Dataset items
# # # #

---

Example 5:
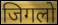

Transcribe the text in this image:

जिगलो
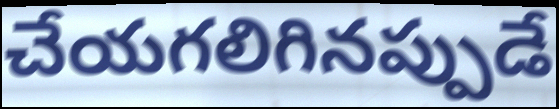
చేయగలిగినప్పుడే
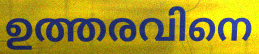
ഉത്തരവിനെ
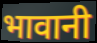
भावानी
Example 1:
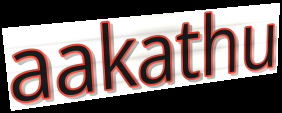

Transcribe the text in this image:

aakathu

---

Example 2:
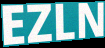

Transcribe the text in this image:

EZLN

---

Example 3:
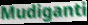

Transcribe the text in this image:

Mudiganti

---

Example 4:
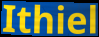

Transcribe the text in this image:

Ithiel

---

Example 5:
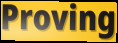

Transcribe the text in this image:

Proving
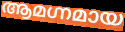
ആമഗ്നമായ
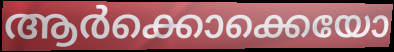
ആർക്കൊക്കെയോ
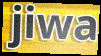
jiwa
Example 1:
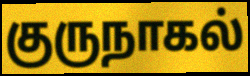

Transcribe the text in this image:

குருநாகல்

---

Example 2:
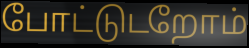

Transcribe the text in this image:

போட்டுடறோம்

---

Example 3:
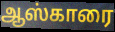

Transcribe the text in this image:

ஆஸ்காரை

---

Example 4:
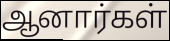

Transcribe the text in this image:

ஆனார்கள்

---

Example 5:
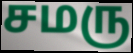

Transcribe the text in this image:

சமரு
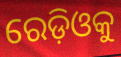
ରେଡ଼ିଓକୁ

# # # #

## GIVEN TASK
Rewrite the whole listing with every "this image" changed to "the picture" and nothing else altered. Omit the pictures from your version.

## WRITTEN RESPONSE
---

Example 5:

Transcribe the text in the picture:

जिगलो
చేయగలిగినప్పుడే
ഉത്തരവിനെ
भावानी
Example 1:

Transcribe the text in the picture:

aakathu

---

Example 2:

Transcribe the text in the picture:

EZLN

---

Example 3:

Transcribe the text in the picture:

Mudiganti

---

Example 4:

Transcribe the text in the picture:

Ithiel

---

Example 5:

Transcribe the text in the picture:

Proving
ആമഗ്നമായ
ആർക്കൊക്കെയോ
jiwa
Example 1:

Transcribe the text in the picture:

குருநாகல்

---

Example 2:

Transcribe the text in the picture:

போட்டுடறோம்

---

Example 3:

Transcribe the text in the picture:

ஆஸ்காரை

---

Example 4:

Transcribe the text in the picture:

ஆனார்கள்

---

Example 5:

Transcribe the text in the picture:

சமரு
ରେଡ଼ିଓକୁ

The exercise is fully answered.